TASK DESCRIPTION
The entries are to be returned exactly, with images left out.

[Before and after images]
****************
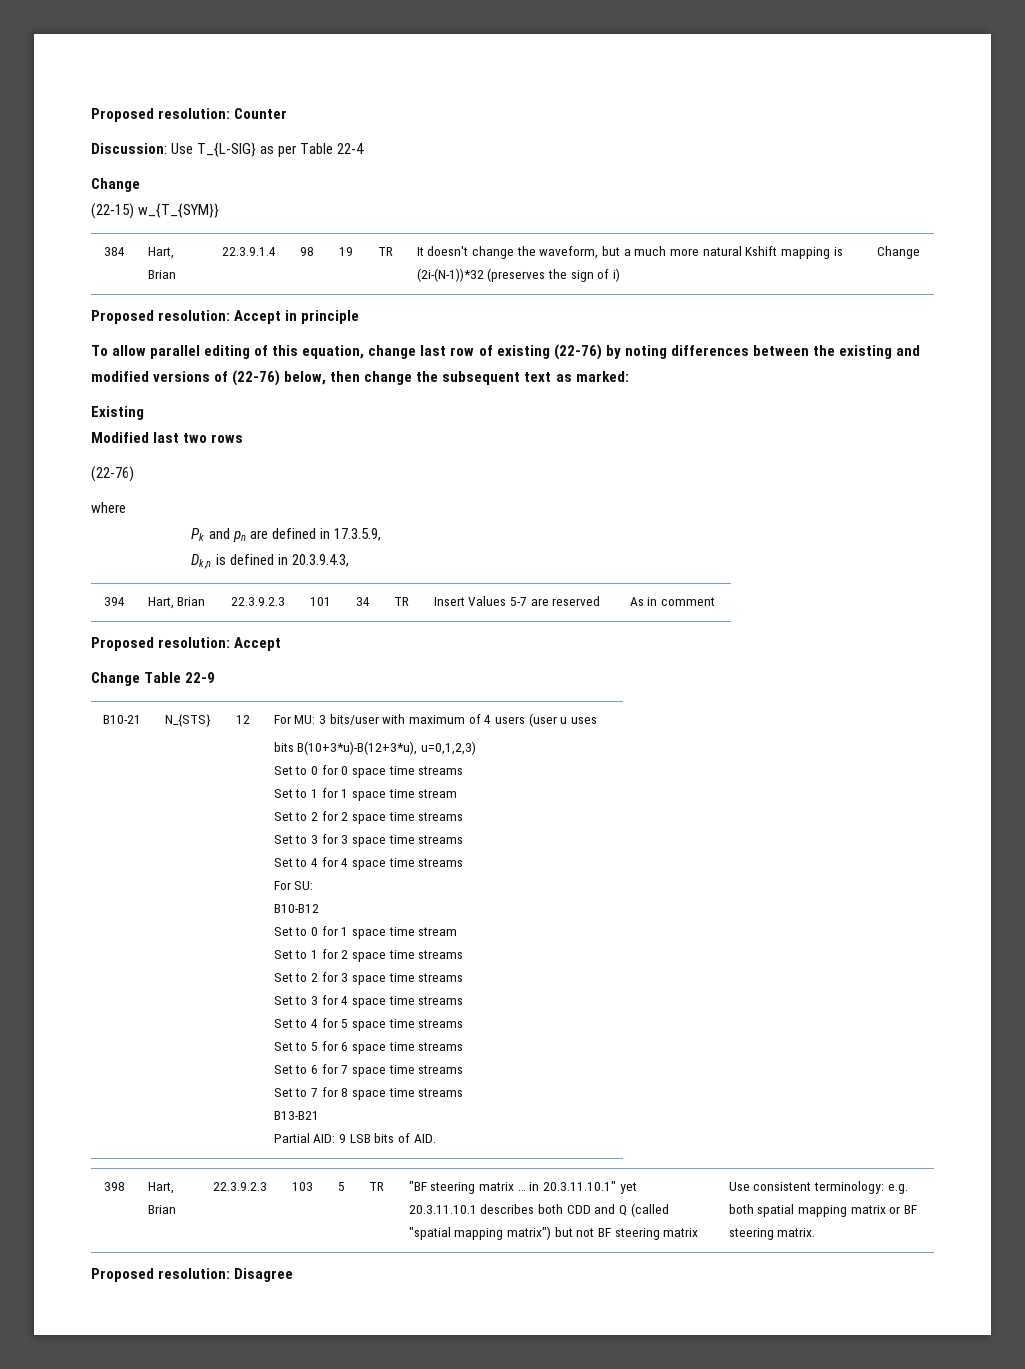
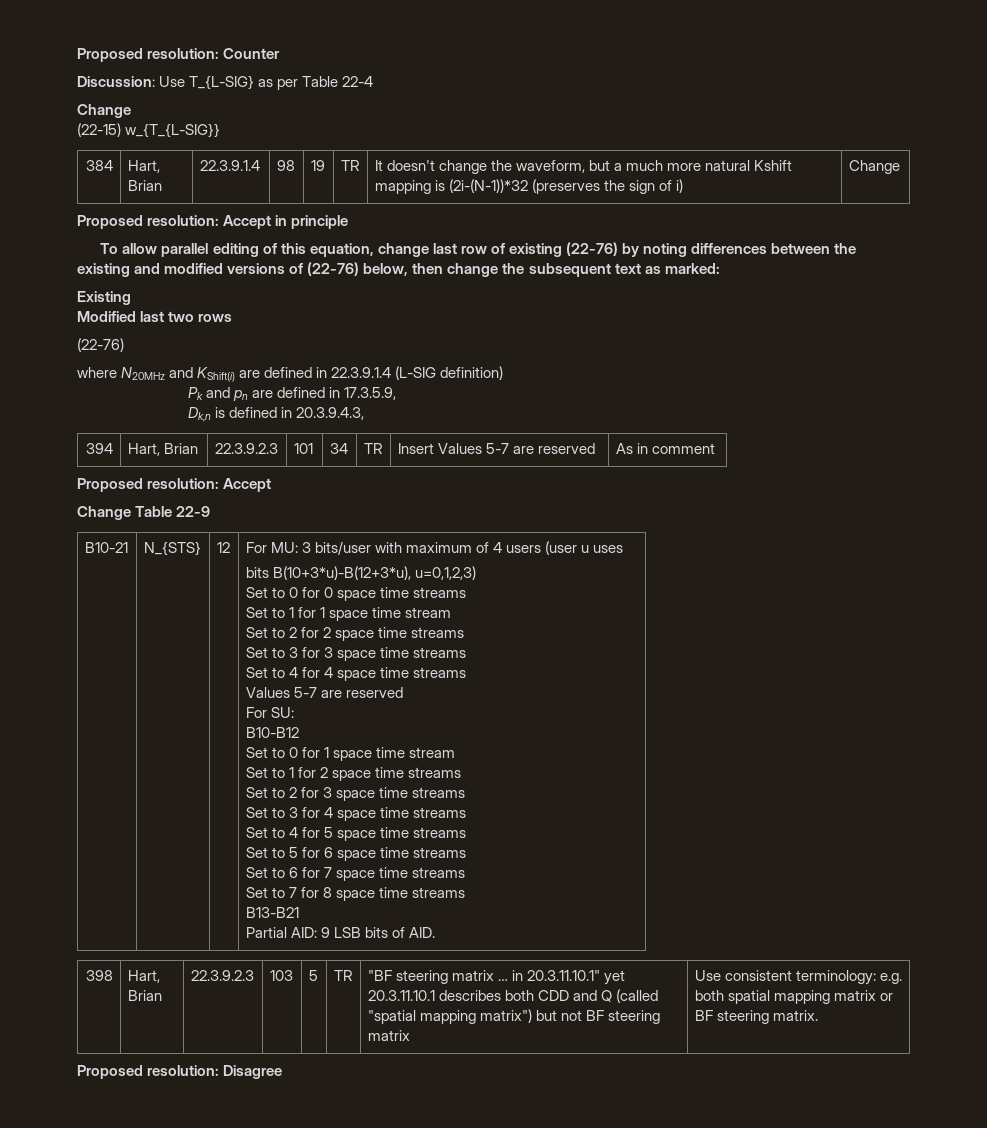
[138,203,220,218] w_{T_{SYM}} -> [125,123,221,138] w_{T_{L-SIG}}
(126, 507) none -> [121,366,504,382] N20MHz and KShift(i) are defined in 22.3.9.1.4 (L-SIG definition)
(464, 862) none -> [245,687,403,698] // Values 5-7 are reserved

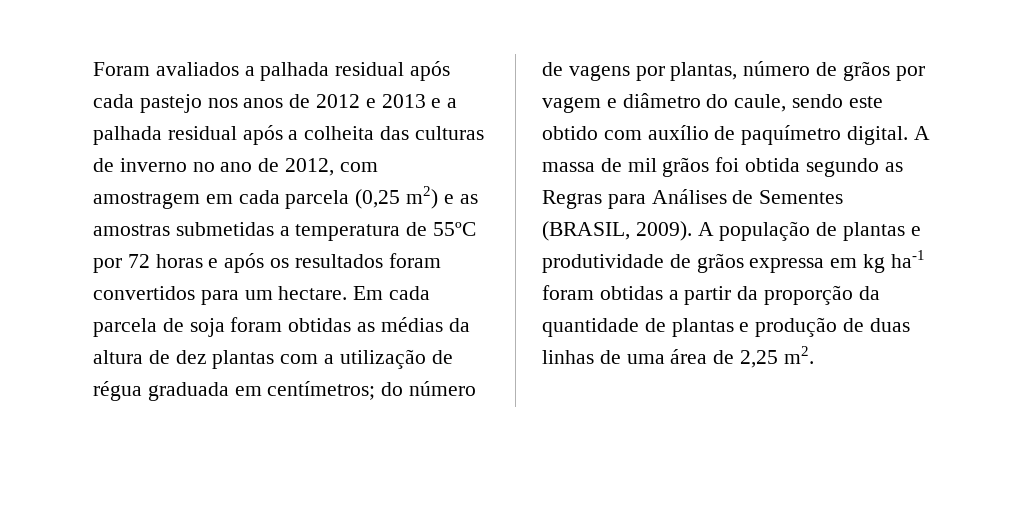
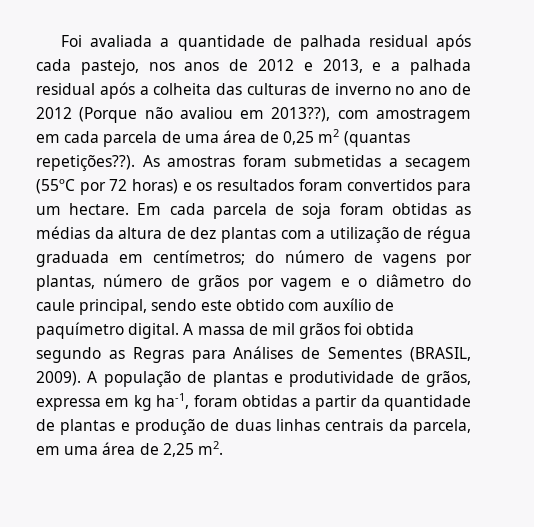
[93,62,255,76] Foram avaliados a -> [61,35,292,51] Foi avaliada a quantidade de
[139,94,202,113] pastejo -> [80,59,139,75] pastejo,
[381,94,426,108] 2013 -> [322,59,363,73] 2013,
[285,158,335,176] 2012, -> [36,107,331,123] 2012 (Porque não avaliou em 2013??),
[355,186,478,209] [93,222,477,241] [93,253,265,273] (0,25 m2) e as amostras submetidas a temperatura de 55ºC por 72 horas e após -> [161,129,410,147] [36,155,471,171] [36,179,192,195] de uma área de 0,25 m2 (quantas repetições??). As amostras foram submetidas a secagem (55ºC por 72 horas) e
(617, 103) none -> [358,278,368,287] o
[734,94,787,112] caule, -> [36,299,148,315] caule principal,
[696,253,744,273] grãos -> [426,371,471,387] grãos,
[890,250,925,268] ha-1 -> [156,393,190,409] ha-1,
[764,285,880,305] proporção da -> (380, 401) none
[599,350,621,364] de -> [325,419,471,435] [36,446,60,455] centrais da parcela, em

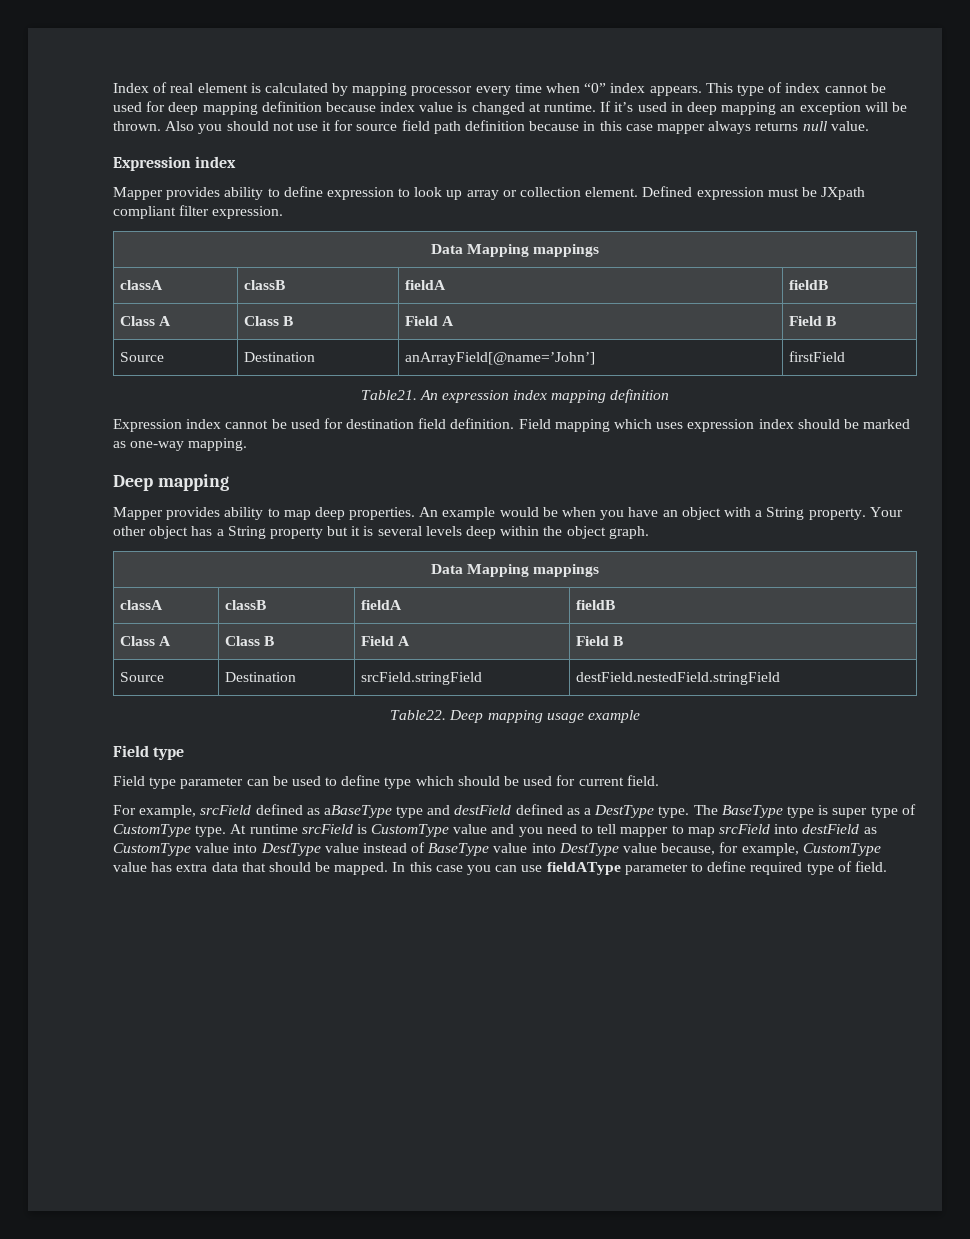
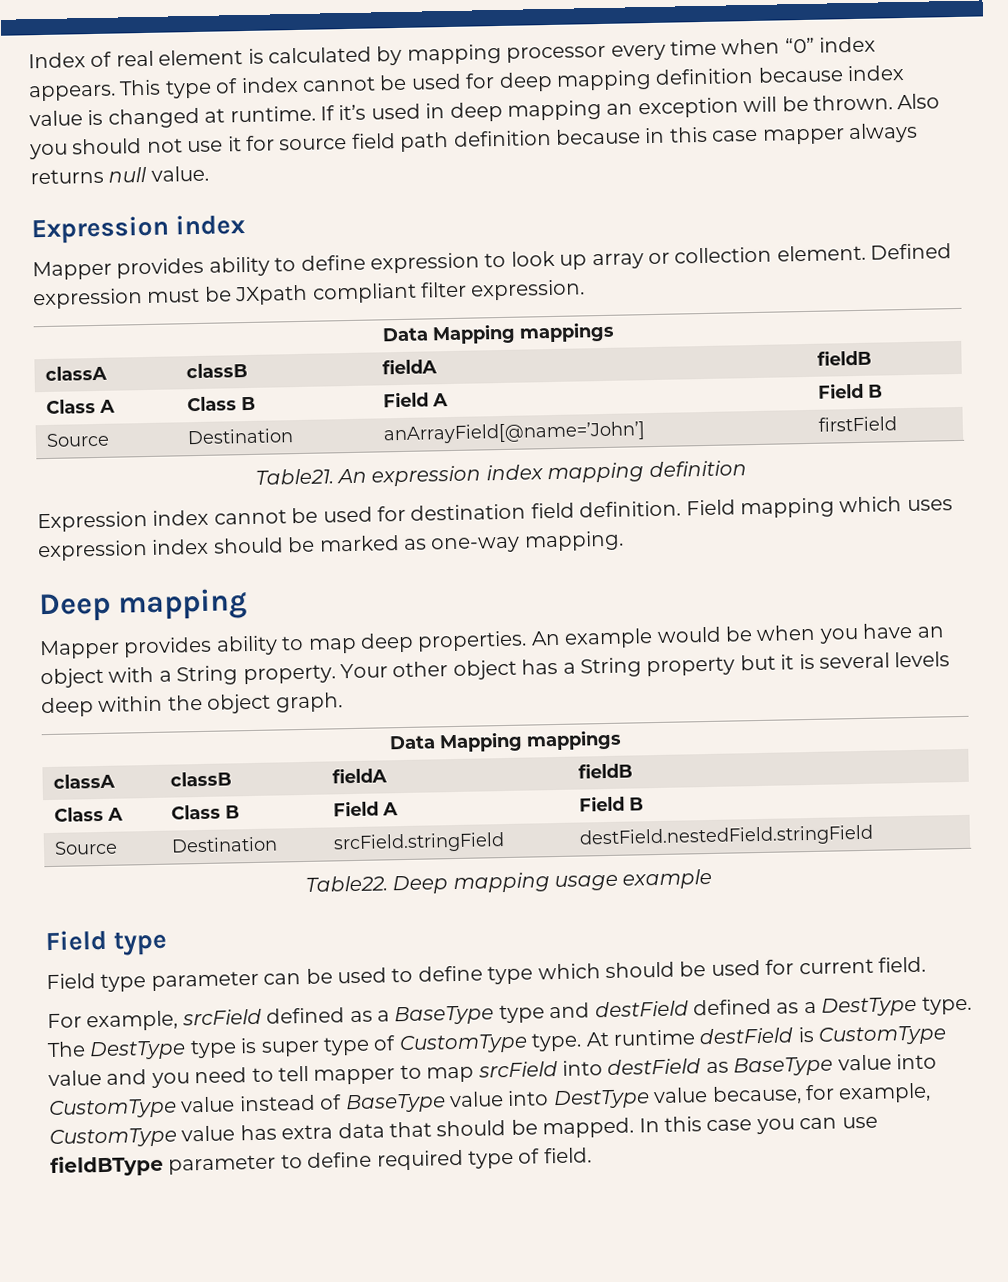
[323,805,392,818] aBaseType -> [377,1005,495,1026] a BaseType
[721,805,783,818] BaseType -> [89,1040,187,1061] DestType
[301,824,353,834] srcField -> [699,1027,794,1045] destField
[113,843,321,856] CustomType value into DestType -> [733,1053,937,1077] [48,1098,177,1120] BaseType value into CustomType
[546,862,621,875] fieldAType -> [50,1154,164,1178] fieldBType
****************
RESULT OF THE EXERCISE
[138,203,220,218] w_{T_{SYM}} -> [125,123,221,138] w_{T_{L-SIG}}
(126, 507) none -> [121,366,504,382] N20MHz and KShift(i) are defined in 22.3.9.1.4 (L-SIG definition)
(464, 862) none -> [245,687,403,698] // Values 5-7 are reserved

[93,62,255,76] Foram avaliados a -> [61,35,292,51] Foi avaliada a quantidade de
[139,94,202,113] pastejo -> [80,59,139,75] pastejo,
[381,94,426,108] 2013 -> [322,59,363,73] 2013,
[285,158,335,176] 2012, -> [36,107,331,123] 2012 (Porque não avaliou em 2013??),
[355,186,478,209] [93,222,477,241] [93,253,265,273] (0,25 m2) e as amostras submetidas a temperatura de 55ºC por 72 horas e após -> [161,129,410,147] [36,155,471,171] [36,179,192,195] de uma área de 0,25 m2 (quantas repetições??). As amostras foram submetidas a secagem (55ºC por 72 horas) e
(617, 103) none -> [358,278,368,287] o
[734,94,787,112] caule, -> [36,299,148,315] caule principal,
[696,253,744,273] grãos -> [426,371,471,387] grãos,
[890,250,925,268] ha-1 -> [156,393,190,409] ha-1,
[764,285,880,305] proporção da -> (380, 401) none
[599,350,621,364] de -> [325,419,471,435] [36,446,60,455] centrais da parcela, em

[323,805,392,818] aBaseType -> [377,1005,495,1026] a BaseType
[721,805,783,818] BaseType -> [89,1040,187,1061] DestType
[301,824,353,834] srcField -> [699,1027,794,1045] destField
[113,843,321,856] CustomType value into DestType -> [733,1053,937,1077] [48,1098,177,1120] BaseType value into CustomType
[546,862,621,875] fieldAType -> [50,1154,164,1178] fieldBType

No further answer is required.